## [DATA LISTING]
↓↓↓

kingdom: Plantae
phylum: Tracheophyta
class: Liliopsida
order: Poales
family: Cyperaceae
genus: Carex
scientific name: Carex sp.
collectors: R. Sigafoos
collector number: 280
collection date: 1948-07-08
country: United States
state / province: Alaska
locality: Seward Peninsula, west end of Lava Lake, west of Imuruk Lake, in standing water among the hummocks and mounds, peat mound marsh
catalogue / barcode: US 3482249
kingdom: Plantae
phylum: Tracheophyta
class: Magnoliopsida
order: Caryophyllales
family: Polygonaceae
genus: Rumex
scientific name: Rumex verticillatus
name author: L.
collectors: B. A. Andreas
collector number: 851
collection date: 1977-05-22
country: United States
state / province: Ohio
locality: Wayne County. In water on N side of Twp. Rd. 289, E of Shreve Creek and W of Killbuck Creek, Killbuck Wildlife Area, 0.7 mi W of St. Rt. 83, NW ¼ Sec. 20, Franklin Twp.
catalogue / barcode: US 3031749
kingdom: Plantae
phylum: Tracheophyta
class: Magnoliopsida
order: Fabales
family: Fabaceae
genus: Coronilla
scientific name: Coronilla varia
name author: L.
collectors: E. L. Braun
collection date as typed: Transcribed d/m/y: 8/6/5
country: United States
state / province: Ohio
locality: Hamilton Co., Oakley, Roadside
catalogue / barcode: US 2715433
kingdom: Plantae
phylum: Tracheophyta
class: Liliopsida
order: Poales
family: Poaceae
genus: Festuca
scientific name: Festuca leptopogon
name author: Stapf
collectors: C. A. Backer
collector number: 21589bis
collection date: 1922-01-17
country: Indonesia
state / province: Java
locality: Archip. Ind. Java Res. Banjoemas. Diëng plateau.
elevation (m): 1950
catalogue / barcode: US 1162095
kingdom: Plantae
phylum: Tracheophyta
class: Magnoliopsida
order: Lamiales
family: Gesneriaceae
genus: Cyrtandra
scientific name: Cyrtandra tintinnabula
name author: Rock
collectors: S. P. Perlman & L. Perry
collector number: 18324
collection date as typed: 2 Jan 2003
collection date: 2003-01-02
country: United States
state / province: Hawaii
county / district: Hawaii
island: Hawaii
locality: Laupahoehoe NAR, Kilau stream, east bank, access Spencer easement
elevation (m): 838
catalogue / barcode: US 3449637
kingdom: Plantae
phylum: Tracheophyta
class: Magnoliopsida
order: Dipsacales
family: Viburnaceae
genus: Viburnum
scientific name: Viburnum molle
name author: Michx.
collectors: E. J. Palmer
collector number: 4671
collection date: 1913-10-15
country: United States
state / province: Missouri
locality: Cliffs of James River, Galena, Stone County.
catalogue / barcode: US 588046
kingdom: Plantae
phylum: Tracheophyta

↑↑↑

Turn each line of the entries above into a JSON list of strings, one string per line, with any blank lines omitted.

[
  "kingdom: Plantae",
  "phylum: Tracheophyta",
  "class: Liliopsida",
  "order: Poales",
  "family: Cyperaceae",
  "genus: Carex",
  "scientific name: Carex sp.",
  "collectors: R. Sigafoos",
  "collector number: 280",
  "collection date: 1948-07-08",
  "country: United States",
  "state / province: Alaska",
  "locality: Seward Peninsula, west end of Lava Lake, west of Imuruk Lake, in standing water among the hummocks and mounds, peat mound marsh",
  "catalogue / barcode: US 3482249",
  "kingdom: Plantae",
  "phylum: Tracheophyta",
  "class: Magnoliopsida",
  "order: Caryophyllales",
  "family: Polygonaceae",
  "genus: Rumex",
  "scientific name: Rumex verticillatus",
  "name author: L.",
  "collectors: B. A. Andreas",
  "collector number: 851",
  "collection date: 1977-05-22",
  "country: United States",
  "state / province: Ohio",
  "locality: Wayne County. In water on N side of Twp. Rd. 289, E of Shreve Creek and W of Killbuck Creek, Killbuck Wildlife Area, 0.7 mi W of St. Rt. 83, NW ¼ Sec. 20, Franklin Twp.",
  "catalogue / barcode: US 3031749",
  "kingdom: Plantae",
  "phylum: Tracheophyta",
  "class: Magnoliopsida",
  "order: Fabales",
  "family: Fabaceae",
  "genus: Coronilla",
  "scientific name: Coronilla varia",
  "name author: L.",
  "collectors: E. L. Braun",
  "collection date as typed: Transcribed d/m/y: 8/6/5",
  "country: United States",
  "state / province: Ohio",
  "locality: Hamilton Co., Oakley, Roadside",
  "catalogue / barcode: US 2715433",
  "kingdom: Plantae",
  "phylum: Tracheophyta",
  "class: Liliopsida",
  "order: Poales",
  "family: Poaceae",
  "genus: Festuca",
  "scientific name: Festuca leptopogon",
  "name author: Stapf",
  "collectors: C. A. Backer",
  "collector number: 21589bis",
  "collection date: 1922-01-17",
  "country: Indonesia",
  "state / province: Java",
  "locality: Archip. Ind. Java Res. Banjoemas. Diëng plateau.",
  "elevation (m): 1950",
  "catalogue / barcode: US 1162095",
  "kingdom: Plantae",
  "phylum: Tracheophyta",
  "class: Magnoliopsida",
  "order: Lamiales",
  "family: Gesneriaceae",
  "genus: Cyrtandra",
  "scientific name: Cyrtandra tintinnabula",
  "name author: Rock",
  "collectors: S. P. Perlman & L. Perry",
  "collector number: 18324",
  "collection date as typed: 2 Jan 2003",
  "collection date: 2003-01-02",
  "country: United States",
  "state / province: Hawaii",
  "county / district: Hawaii",
  "island: Hawaii",
  "locality: Laupahoehoe NAR, Kilau stream, east bank, access Spencer easement",
  "elevation (m): 838",
  "catalogue / barcode: US 3449637",
  "kingdom: Plantae",
  "phylum: Tracheophyta",
  "class: Magnoliopsida",
  "order: Dipsacales",
  "family: Viburnaceae",
  "genus: Viburnum",
  "scientific name: Viburnum molle",
  "name author: Michx.",
  "collectors: E. J. Palmer",
  "collector number: 4671",
  "collection date: 1913-10-15",
  "country: United States",
  "state / province: Missouri",
  "locality: Cliffs of James River, Galena, Stone County.",
  "catalogue / barcode: US 588046",
  "kingdom: Plantae",
  "phylum: Tracheophyta"
]